Data items:

-----

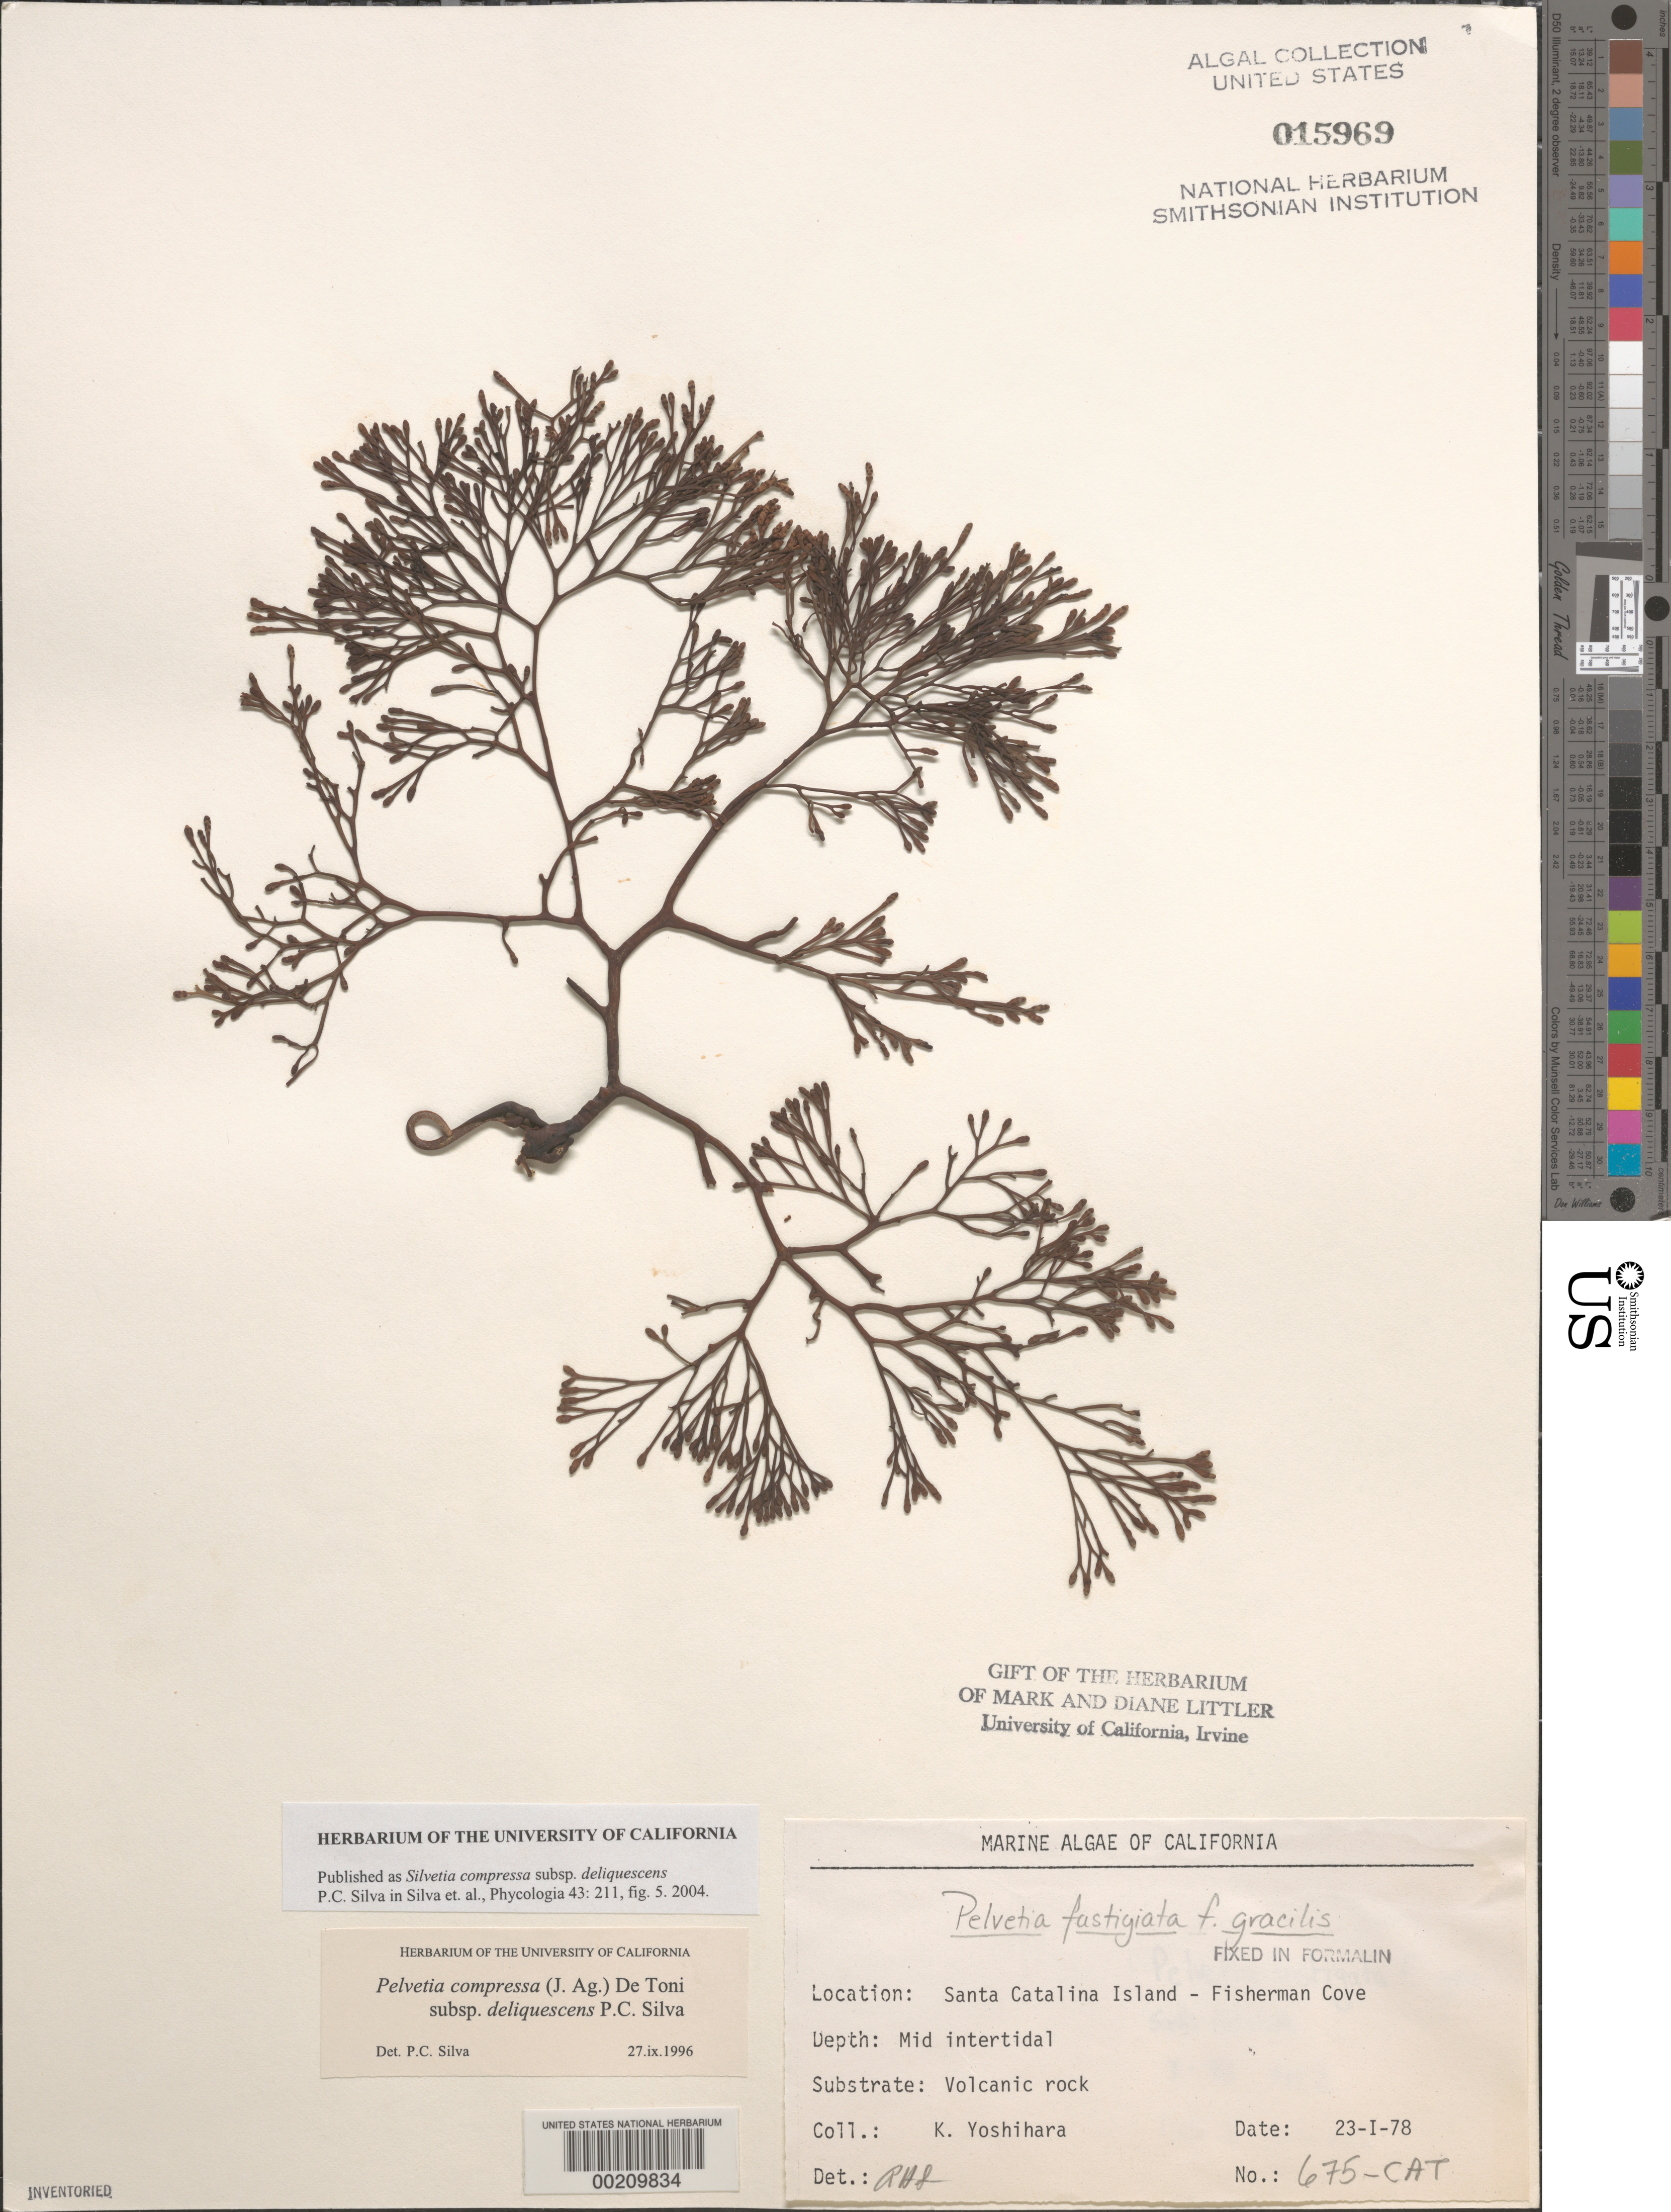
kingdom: Chromista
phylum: Ochrophyta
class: Phaeophyceae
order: Fucales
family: Fucaceae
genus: Silvetia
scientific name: Silvetia compressa subsp. deliquescens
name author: P.C. Silva in P.C. Silva et al.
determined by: Silva, P. C.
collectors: K. Yoshihara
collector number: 675-CAT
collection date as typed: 23 Jan 1978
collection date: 1978-01-23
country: United States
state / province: California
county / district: Los Angeles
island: Santa Catalina Island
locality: Fishermen Cove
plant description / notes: BLM-SOCALBIGHT Rocky Intertidal Survey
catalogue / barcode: US 15969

-----

> [Goal] Update every item by replacing "locality" with "site" and changing nothing else, then write out the updated lines without the pictures.

> [Exercise answer]
kingdom: Chromista
phylum: Ochrophyta
class: Phaeophyceae
order: Fucales
family: Fucaceae
genus: Silvetia
scientific name: Silvetia compressa subsp. deliquescens
name author: P.C. Silva in P.C. Silva et al.
determined by: Silva, P. C.
collectors: K. Yoshihara
collector number: 675-CAT
collection date as typed: 23 Jan 1978
collection date: 1978-01-23
country: United States
state / province: California
county / district: Los Angeles
island: Santa Catalina Island
site: Fishermen Cove
plant description / notes: BLM-SOCALBIGHT Rocky Intertidal Survey
catalogue / barcode: US 15969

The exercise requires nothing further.